══ Information supplied ══
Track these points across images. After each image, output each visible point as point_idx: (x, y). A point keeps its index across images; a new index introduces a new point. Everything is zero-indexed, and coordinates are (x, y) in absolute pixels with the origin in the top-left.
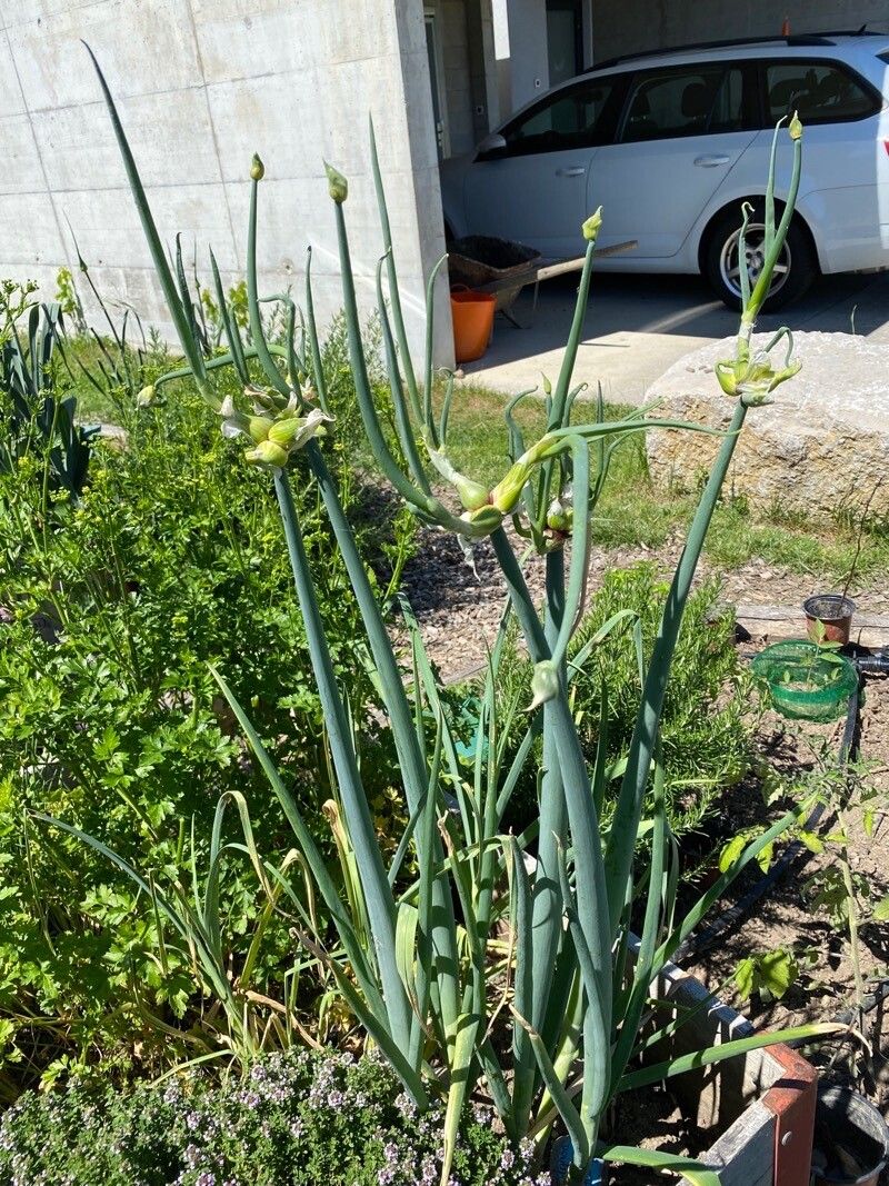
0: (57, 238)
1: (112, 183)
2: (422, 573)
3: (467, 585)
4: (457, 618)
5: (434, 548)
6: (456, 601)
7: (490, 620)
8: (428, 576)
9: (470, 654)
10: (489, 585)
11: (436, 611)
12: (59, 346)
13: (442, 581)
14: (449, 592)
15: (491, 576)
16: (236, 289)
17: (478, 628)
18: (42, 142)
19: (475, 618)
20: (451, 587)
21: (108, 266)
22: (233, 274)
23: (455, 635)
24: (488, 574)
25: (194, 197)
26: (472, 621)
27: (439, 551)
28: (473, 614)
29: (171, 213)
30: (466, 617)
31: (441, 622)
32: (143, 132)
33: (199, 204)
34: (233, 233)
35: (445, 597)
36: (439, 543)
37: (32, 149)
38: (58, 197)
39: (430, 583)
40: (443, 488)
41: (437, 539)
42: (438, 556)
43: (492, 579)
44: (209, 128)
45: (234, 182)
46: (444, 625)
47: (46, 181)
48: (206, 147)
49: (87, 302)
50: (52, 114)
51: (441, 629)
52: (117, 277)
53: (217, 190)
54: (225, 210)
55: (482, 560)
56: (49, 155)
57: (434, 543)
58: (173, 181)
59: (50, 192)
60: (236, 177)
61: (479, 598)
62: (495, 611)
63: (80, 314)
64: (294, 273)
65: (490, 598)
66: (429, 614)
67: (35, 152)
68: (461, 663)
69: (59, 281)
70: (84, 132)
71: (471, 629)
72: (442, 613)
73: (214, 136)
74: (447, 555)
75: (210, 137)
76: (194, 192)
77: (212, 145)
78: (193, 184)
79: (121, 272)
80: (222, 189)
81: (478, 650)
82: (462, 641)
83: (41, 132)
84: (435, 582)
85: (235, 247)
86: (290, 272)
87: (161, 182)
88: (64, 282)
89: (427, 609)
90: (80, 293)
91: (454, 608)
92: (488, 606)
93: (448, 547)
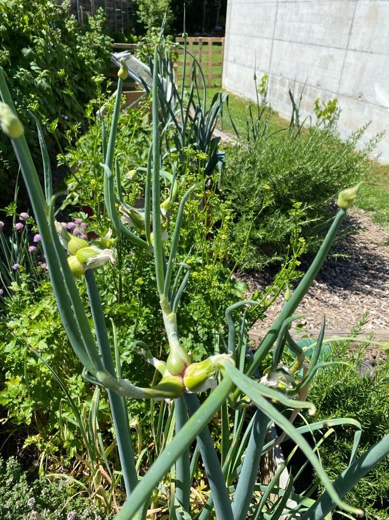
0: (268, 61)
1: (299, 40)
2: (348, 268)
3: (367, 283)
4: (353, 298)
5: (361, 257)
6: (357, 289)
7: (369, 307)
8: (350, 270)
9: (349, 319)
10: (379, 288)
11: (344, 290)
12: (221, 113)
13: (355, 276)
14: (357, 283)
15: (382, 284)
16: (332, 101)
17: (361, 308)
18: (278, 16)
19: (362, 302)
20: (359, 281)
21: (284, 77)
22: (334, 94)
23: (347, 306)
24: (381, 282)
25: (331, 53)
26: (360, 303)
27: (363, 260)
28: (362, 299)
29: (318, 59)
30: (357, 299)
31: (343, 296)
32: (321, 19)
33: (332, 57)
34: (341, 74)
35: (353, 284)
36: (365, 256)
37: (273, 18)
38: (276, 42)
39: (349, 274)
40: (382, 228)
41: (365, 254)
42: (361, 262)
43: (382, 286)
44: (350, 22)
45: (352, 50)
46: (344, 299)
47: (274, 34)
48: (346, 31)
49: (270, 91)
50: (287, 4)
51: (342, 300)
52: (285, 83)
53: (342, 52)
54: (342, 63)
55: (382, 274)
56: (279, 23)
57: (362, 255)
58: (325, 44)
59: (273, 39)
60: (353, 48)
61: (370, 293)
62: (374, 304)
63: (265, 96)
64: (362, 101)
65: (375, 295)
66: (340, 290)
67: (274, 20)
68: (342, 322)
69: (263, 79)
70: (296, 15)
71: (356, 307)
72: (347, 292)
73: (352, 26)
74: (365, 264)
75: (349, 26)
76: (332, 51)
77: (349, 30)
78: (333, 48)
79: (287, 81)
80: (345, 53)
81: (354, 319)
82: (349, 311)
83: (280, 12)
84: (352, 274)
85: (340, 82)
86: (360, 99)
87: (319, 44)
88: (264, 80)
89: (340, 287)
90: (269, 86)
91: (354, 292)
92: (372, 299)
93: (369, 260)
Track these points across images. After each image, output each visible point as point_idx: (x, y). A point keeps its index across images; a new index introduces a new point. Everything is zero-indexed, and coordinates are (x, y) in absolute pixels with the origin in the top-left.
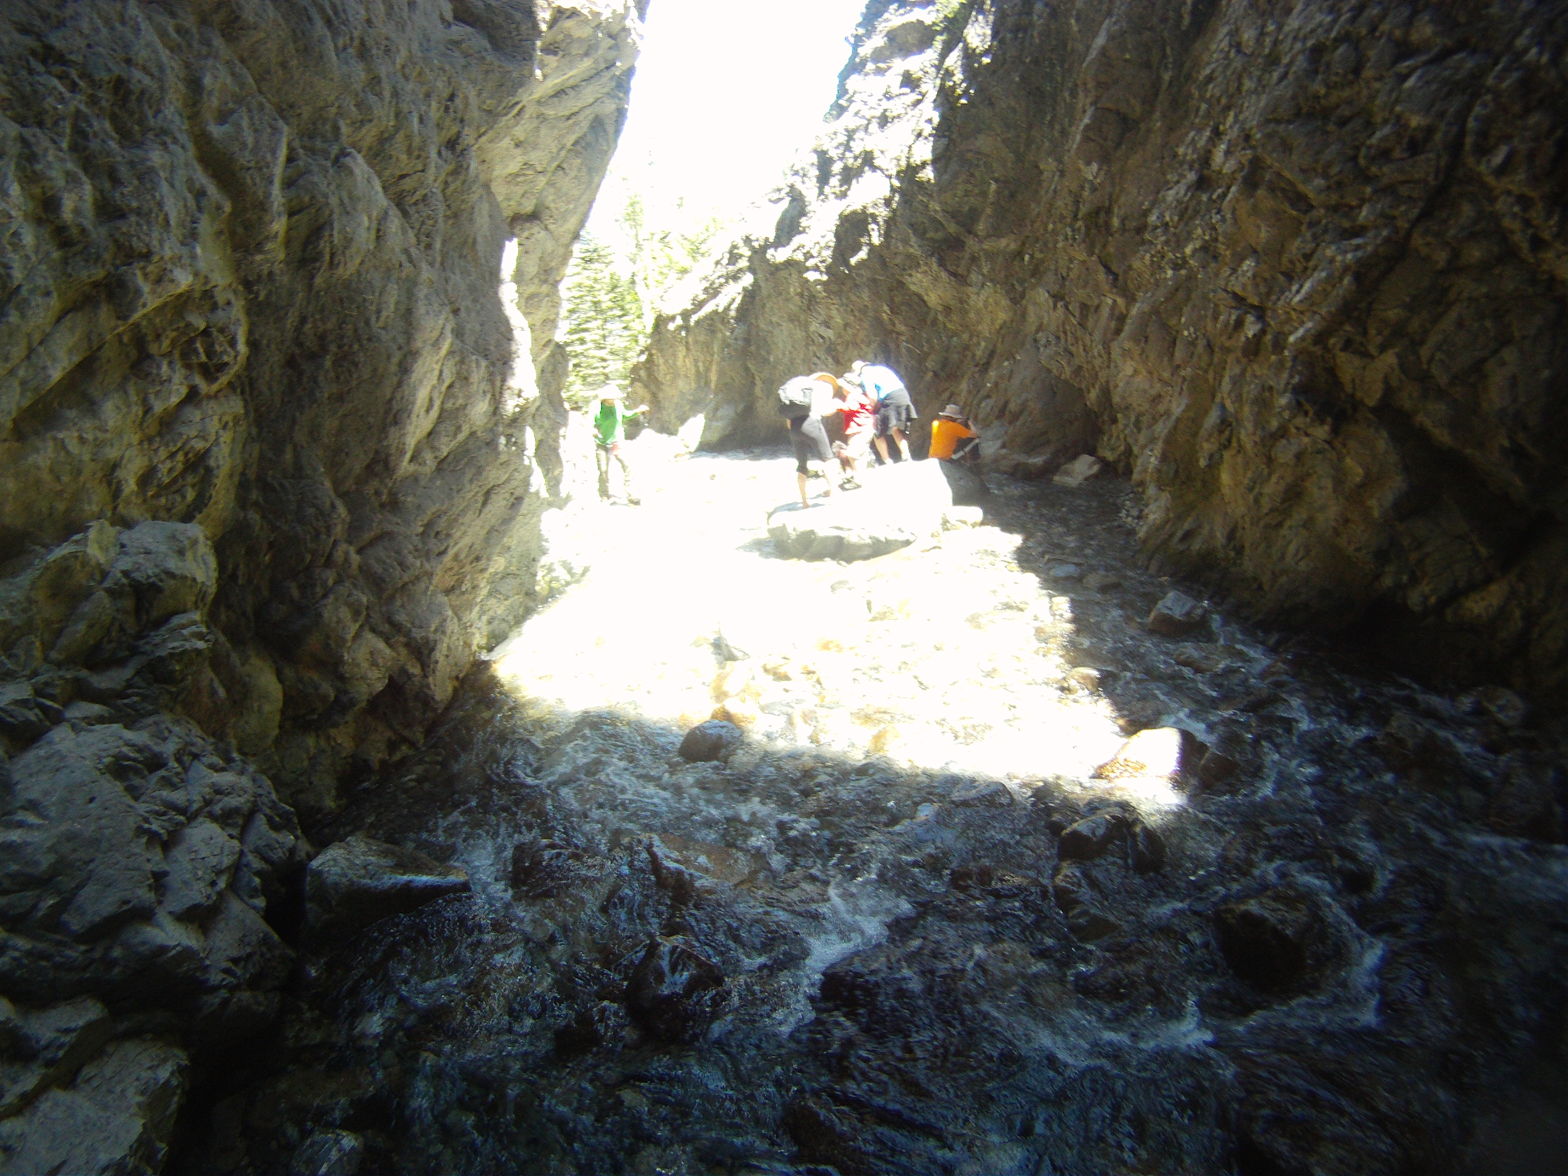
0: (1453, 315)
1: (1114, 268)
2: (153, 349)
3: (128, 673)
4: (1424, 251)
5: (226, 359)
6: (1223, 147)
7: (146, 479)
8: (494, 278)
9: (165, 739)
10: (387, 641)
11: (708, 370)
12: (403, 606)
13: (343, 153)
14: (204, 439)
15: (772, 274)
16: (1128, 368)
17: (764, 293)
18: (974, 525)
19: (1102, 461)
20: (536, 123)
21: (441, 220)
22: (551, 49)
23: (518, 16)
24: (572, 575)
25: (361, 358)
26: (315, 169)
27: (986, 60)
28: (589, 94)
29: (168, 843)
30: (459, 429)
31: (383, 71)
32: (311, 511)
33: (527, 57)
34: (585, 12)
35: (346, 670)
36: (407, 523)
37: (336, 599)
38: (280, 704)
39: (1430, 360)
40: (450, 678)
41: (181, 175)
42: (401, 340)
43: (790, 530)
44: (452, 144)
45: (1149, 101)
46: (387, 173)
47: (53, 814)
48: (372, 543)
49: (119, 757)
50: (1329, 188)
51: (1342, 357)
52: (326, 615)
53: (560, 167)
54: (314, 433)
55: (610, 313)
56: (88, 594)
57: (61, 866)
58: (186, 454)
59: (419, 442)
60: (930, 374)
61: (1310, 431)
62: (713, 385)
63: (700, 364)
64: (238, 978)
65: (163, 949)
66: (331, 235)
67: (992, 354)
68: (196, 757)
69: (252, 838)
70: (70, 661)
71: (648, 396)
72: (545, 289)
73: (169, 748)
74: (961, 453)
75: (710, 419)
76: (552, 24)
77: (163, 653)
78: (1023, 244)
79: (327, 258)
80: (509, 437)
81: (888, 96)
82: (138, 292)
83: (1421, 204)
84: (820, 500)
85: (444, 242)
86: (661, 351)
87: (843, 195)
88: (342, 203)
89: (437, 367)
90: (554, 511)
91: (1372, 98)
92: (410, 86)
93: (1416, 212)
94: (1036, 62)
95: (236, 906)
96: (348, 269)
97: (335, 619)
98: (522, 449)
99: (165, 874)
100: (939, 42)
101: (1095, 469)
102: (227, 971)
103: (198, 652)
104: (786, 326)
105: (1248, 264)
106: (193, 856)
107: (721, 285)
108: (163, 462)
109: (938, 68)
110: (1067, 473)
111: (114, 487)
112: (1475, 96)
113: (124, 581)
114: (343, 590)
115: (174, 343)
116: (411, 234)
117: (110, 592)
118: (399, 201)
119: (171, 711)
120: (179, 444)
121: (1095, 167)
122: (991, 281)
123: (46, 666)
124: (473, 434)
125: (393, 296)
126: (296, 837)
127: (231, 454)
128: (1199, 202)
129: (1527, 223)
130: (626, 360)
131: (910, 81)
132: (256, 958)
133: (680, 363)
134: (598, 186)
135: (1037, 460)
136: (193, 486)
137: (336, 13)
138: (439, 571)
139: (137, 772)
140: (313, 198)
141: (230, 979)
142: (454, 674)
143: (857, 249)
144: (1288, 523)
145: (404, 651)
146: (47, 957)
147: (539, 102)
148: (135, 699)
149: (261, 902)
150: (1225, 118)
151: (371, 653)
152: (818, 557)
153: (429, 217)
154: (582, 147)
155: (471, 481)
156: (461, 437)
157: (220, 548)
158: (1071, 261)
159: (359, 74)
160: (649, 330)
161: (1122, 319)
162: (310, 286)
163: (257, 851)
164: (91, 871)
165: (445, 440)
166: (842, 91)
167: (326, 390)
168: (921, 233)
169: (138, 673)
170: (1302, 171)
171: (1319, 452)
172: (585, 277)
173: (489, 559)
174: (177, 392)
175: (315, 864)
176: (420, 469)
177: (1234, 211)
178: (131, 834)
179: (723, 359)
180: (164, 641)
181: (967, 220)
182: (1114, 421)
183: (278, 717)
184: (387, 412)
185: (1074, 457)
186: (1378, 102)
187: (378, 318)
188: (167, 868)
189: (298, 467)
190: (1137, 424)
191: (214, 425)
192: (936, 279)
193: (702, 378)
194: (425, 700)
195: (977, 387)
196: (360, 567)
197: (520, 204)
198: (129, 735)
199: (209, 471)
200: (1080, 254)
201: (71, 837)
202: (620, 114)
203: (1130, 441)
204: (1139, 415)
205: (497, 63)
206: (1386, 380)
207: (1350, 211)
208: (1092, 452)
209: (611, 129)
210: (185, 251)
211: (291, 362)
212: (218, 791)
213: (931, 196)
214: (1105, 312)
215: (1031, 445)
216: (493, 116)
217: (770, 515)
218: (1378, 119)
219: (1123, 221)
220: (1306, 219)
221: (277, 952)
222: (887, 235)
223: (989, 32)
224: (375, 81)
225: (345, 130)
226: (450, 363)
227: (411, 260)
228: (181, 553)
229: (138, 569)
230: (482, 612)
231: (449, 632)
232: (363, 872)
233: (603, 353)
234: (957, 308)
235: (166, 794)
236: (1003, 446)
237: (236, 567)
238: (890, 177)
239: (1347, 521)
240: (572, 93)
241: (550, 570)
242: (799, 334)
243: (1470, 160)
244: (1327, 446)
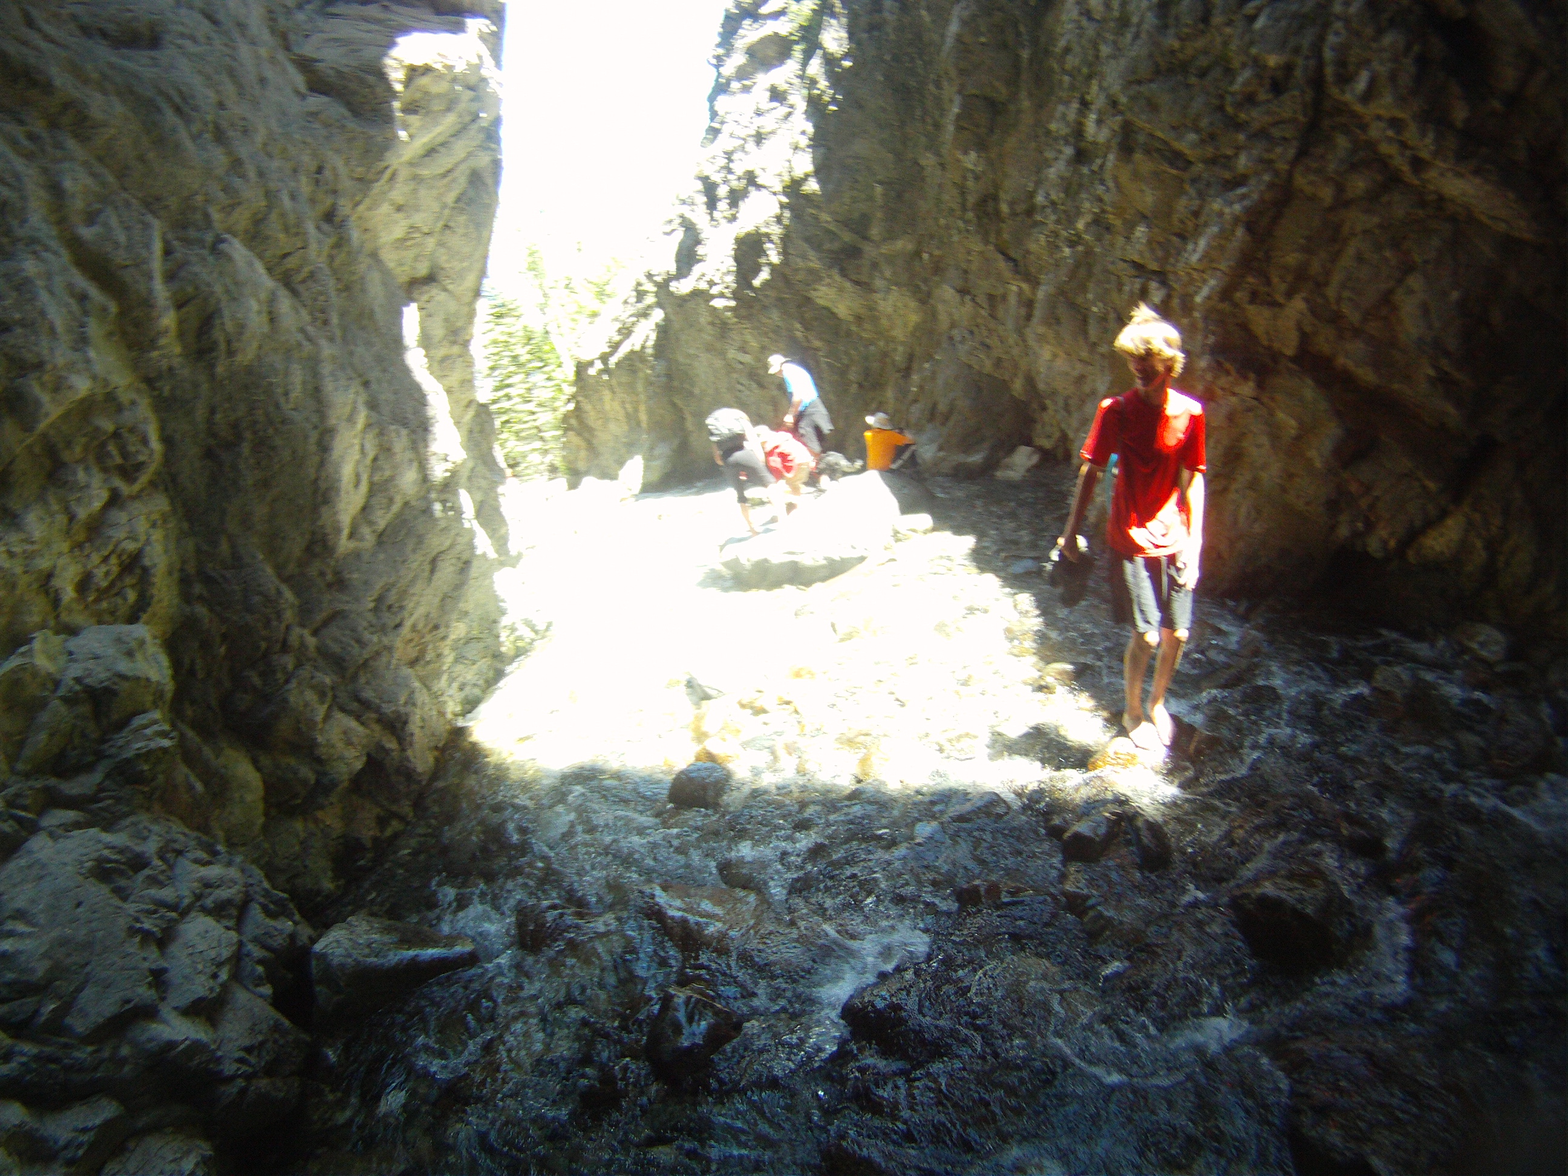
═══
Exercise: Reproduce the records above from their beginning through the line holding "31: (343, 296)", including that line, and omit the pictures from your answer.

Problem solution:
Track these points across images. After each image, output each visible point as point_idx: (x, y). A point keeps its index across images; a new index introduces a new point. Everything is zero-indexed, and coordinates are (x, y) in absolute pixels with the origin in the top-left.
0: (57, 238)
1: (112, 183)
2: (422, 573)
3: (467, 585)
4: (457, 618)
5: (434, 548)
6: (456, 601)
7: (490, 620)
8: (428, 576)
9: (470, 654)
10: (489, 585)
11: (436, 611)
12: (59, 346)
13: (442, 581)
14: (449, 592)
15: (491, 576)
16: (236, 289)
17: (478, 628)
18: (42, 142)
19: (475, 618)
20: (451, 587)
21: (108, 266)
22: (233, 274)
23: (455, 635)
24: (488, 574)
25: (194, 197)
26: (472, 621)
27: (439, 551)
28: (473, 614)
29: (171, 213)
30: (466, 617)
31: (441, 622)
32: (143, 132)
33: (199, 204)
34: (233, 233)
35: (445, 597)
36: (439, 543)
37: (32, 149)
38: (58, 197)
39: (430, 583)
40: (443, 488)
41: (437, 539)
42: (438, 556)
43: (492, 579)
44: (209, 128)
45: (234, 182)
46: (444, 625)
47: (46, 181)
48: (206, 147)
49: (87, 302)
50: (52, 114)
51: (441, 629)
52: (117, 277)
53: (217, 190)
54: (225, 210)
55: (482, 560)
56: (49, 155)
57: (434, 543)
58: (173, 181)
59: (50, 192)
60: (236, 177)
61: (479, 598)
62: (495, 611)
63: (80, 314)
64: (294, 273)
65: (490, 598)
66: (429, 614)
67: (35, 152)
68: (461, 663)
69: (59, 281)
70: (84, 132)
71: (471, 629)
72: (442, 613)
73: (214, 136)
74: (447, 555)
75: (210, 137)
76: (194, 192)
77: (212, 145)
78: (193, 184)
79: (121, 272)
80: (222, 189)
81: (478, 650)
82: (462, 641)
83: (41, 132)
84: (435, 582)
85: (235, 247)
86: (290, 272)
87: (161, 182)
88: (64, 282)
89: (427, 609)
90: (80, 293)
91: (454, 608)
92: (488, 606)
93: (448, 547)
0: (268, 61)
1: (299, 40)
2: (348, 268)
3: (367, 283)
4: (353, 298)
5: (361, 257)
6: (357, 289)
7: (369, 307)
8: (350, 270)
9: (349, 319)
10: (379, 288)
11: (344, 290)
12: (221, 113)
13: (355, 276)
14: (357, 283)
15: (382, 284)
16: (332, 101)
17: (361, 308)
18: (278, 16)
19: (362, 302)
20: (359, 281)
21: (284, 77)
22: (334, 94)
23: (347, 306)
24: (381, 282)
25: (331, 53)
26: (360, 303)
27: (363, 260)
28: (362, 299)
29: (318, 59)
30: (357, 299)
31: (343, 296)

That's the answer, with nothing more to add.